Copy each line of the records containing the word "Correlation", matching uppercase and lowercase exactly.

Records shown START

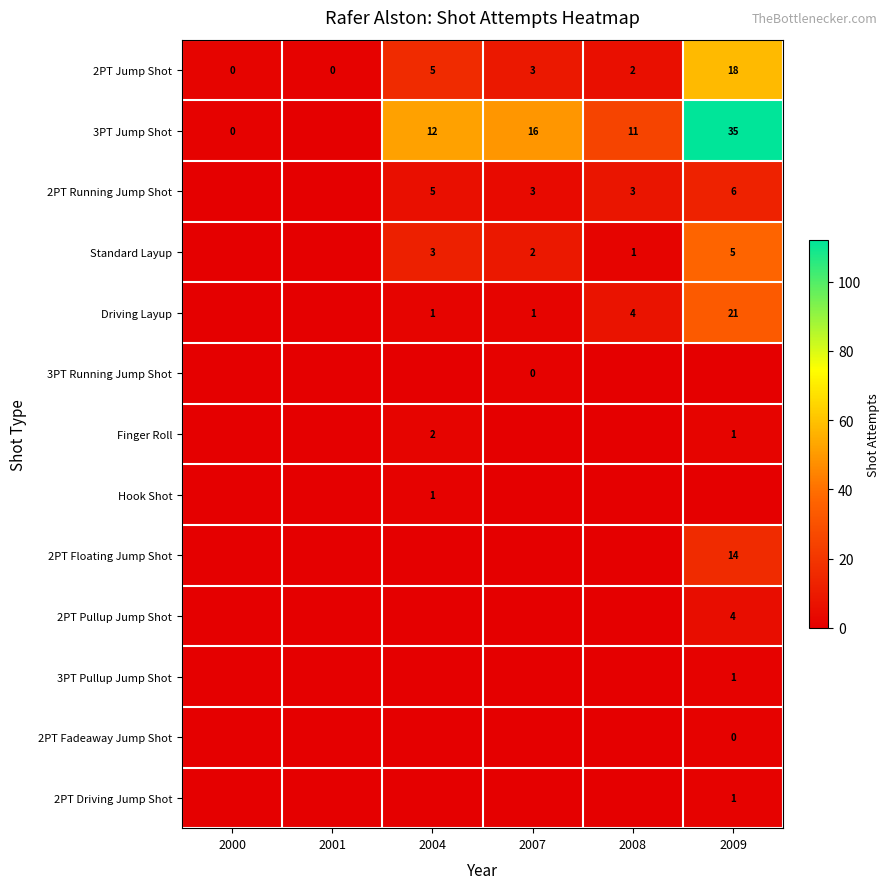

Is it true that 2PT Jump Shot equals 5 at 2007?

False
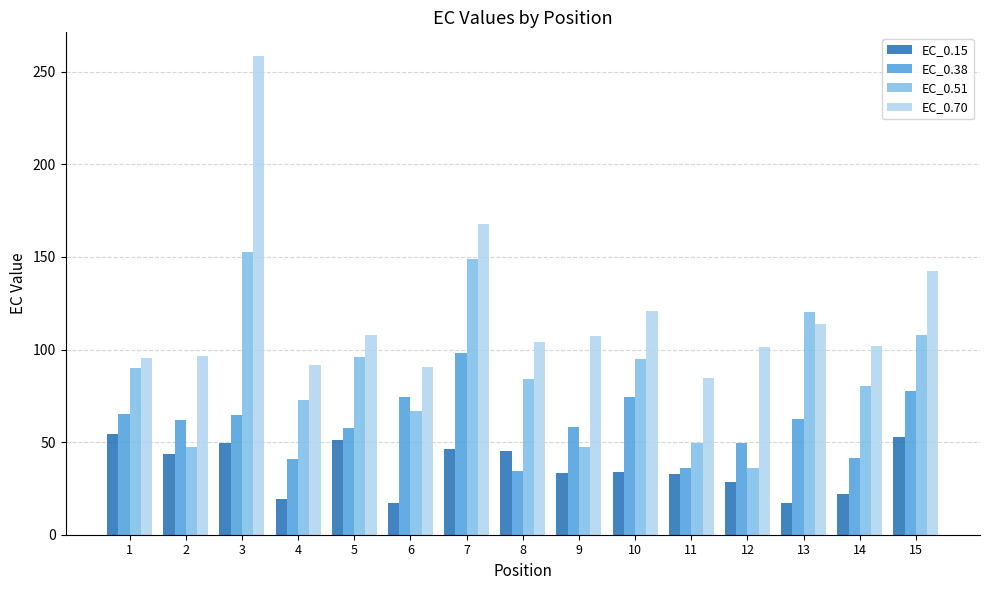

What is the difference between the EC_0.15 values at 2 and 9?

10.5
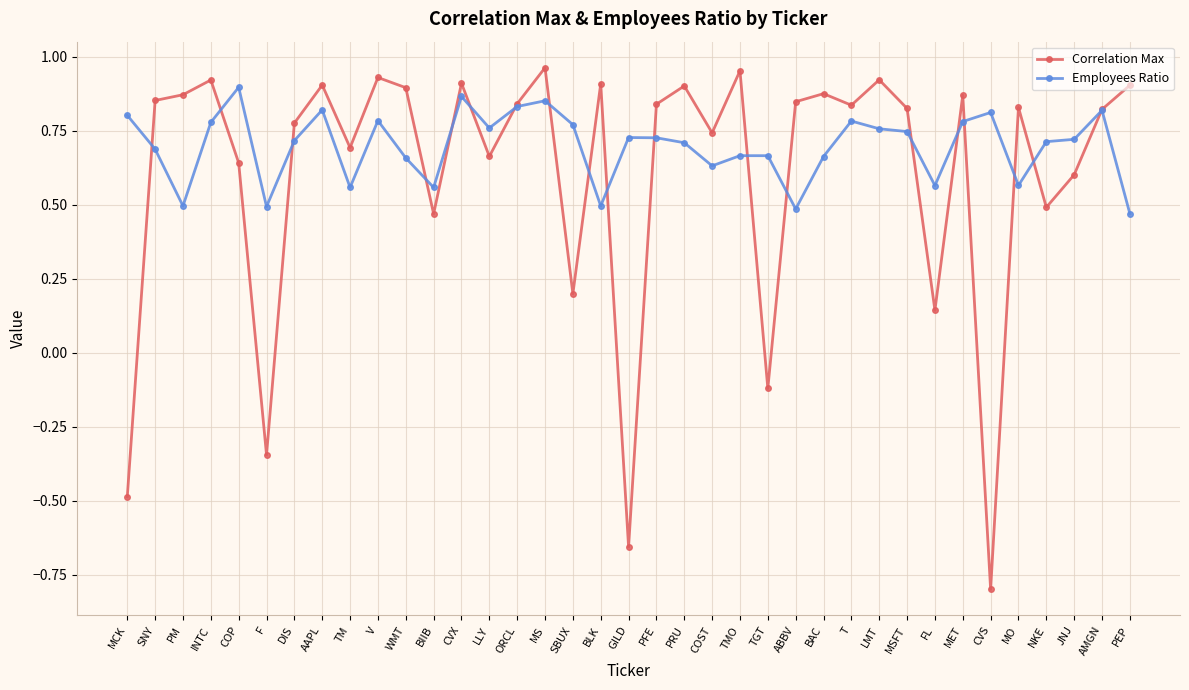

After their last crossing, which series has the higher values: Employees Ratio or Correlation Max?

Correlation Max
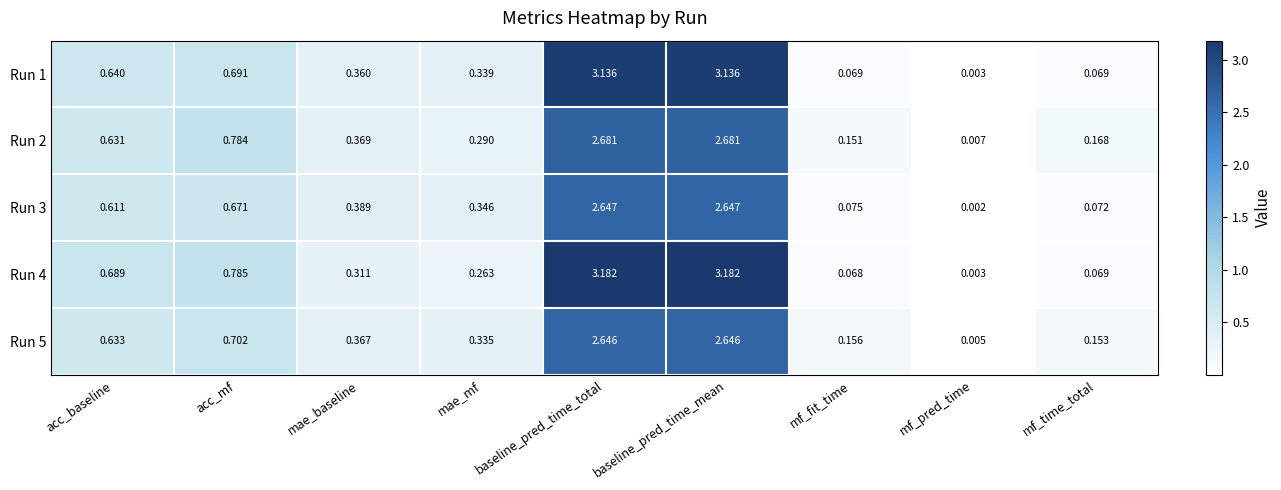

Where is Run 3 nearest to the value 1?

acc_mf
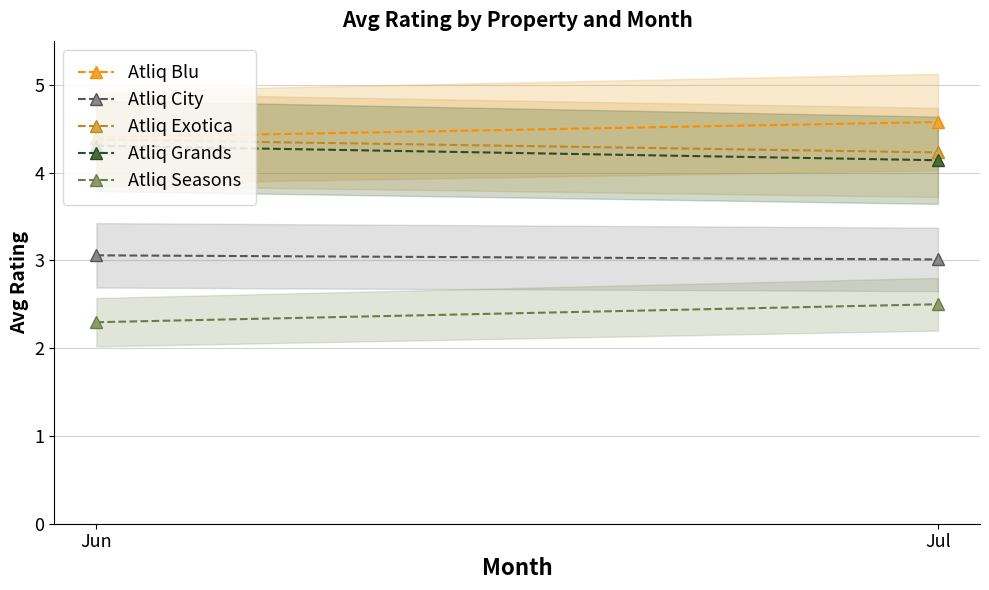

What is the spread (max minus min) of values at Jul?

2.1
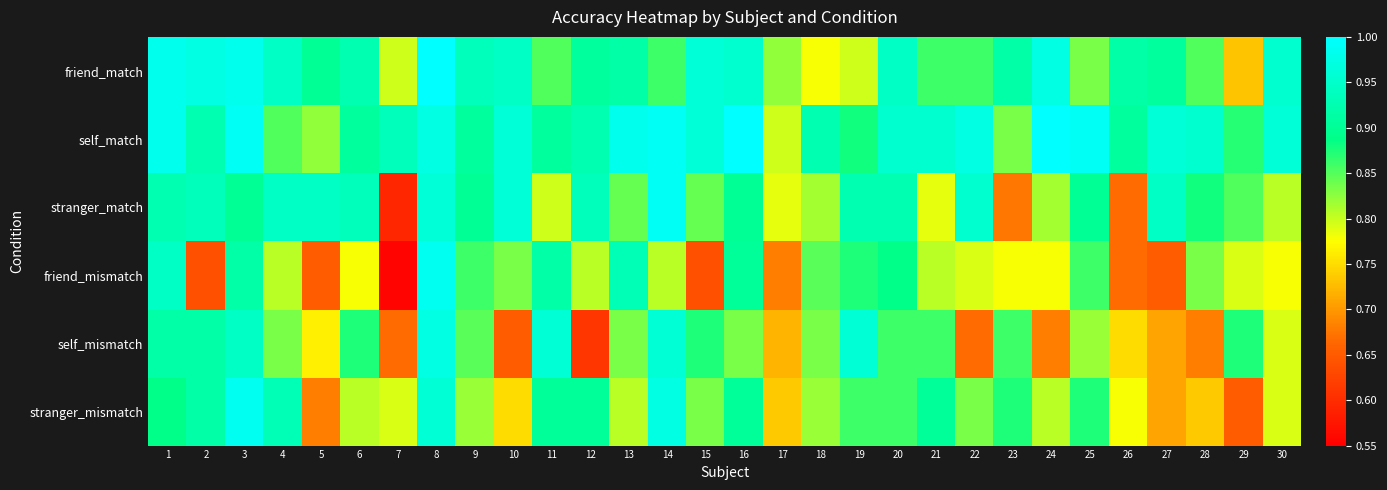

Which label corresponds to the largest value in the chart?

8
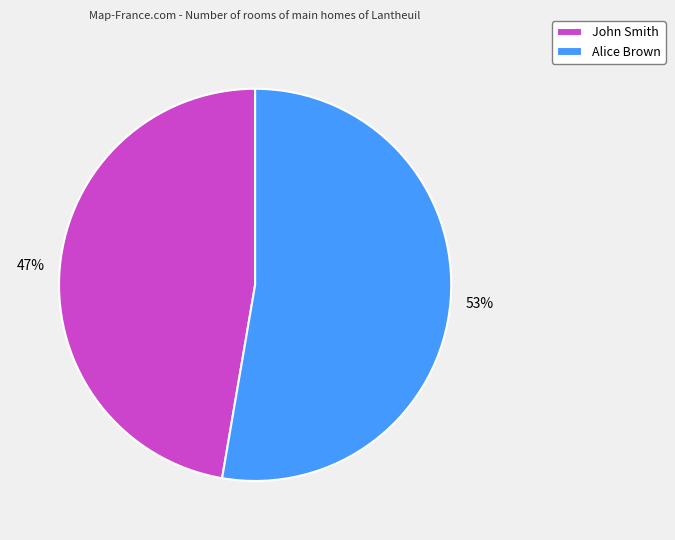

To the nearest percent, what portion does Alice Brown represent?

53%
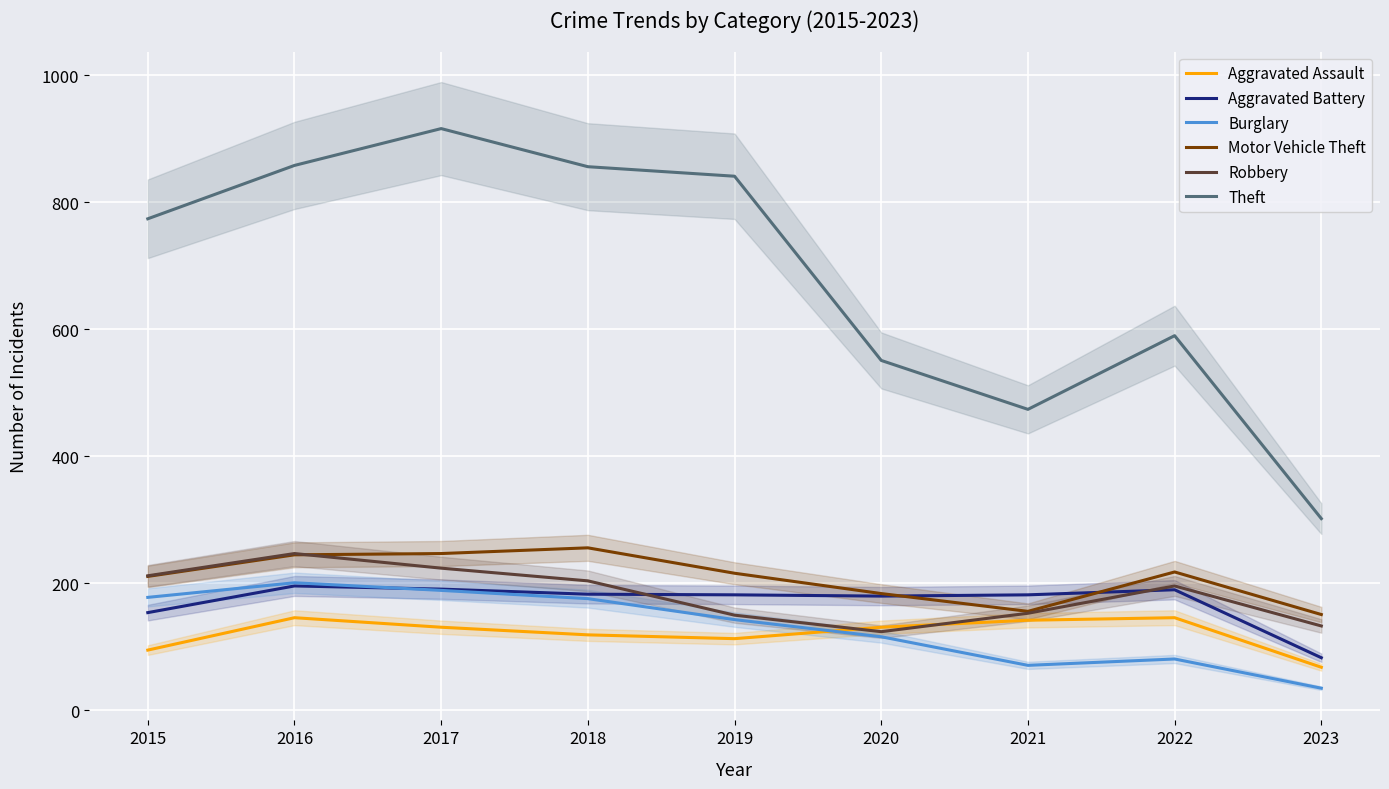

What value does the Motor Vehicle Theft series have at 2015?

211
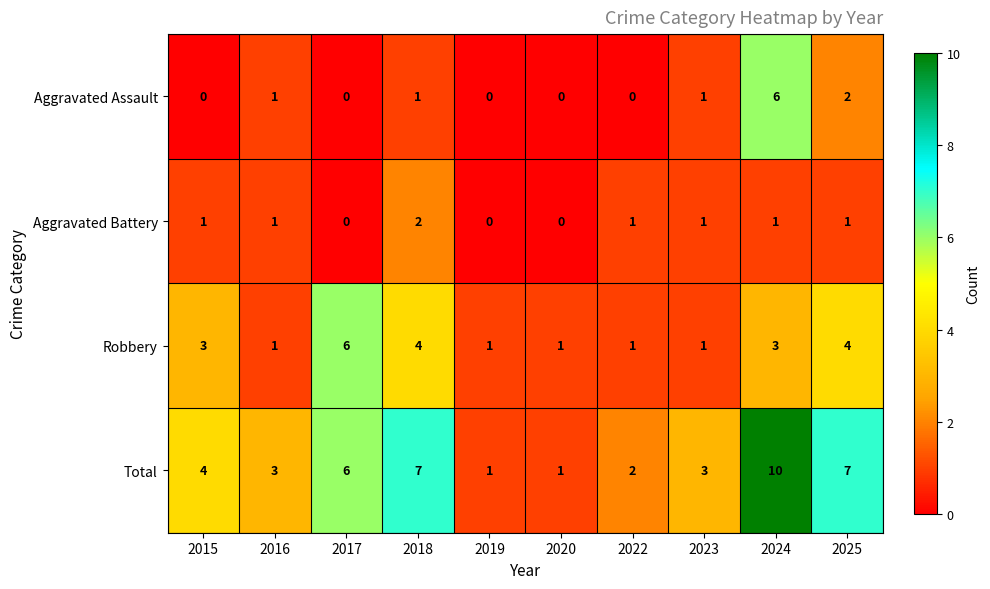

The Aggravated Assault series shows 1 at 2016. True or false?

True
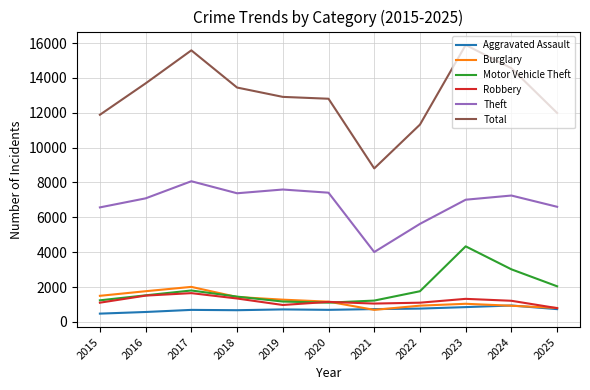

What is the sum of the Total values at 2022 and 2025?

23310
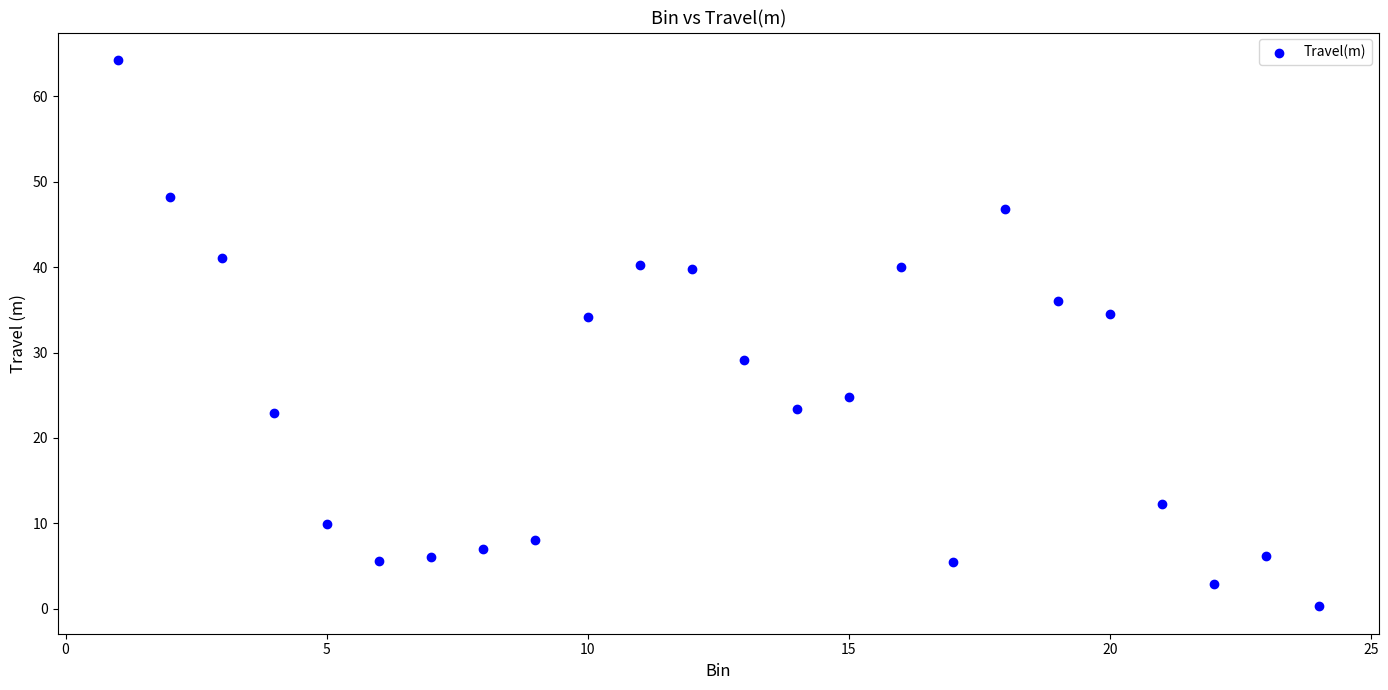

What is the range of Y values (max minus min)?

64.0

Records shown END

Your solution:
After their last crossing, which series has the higher values: Employees Ratio or Correlation Max?
Correlation Max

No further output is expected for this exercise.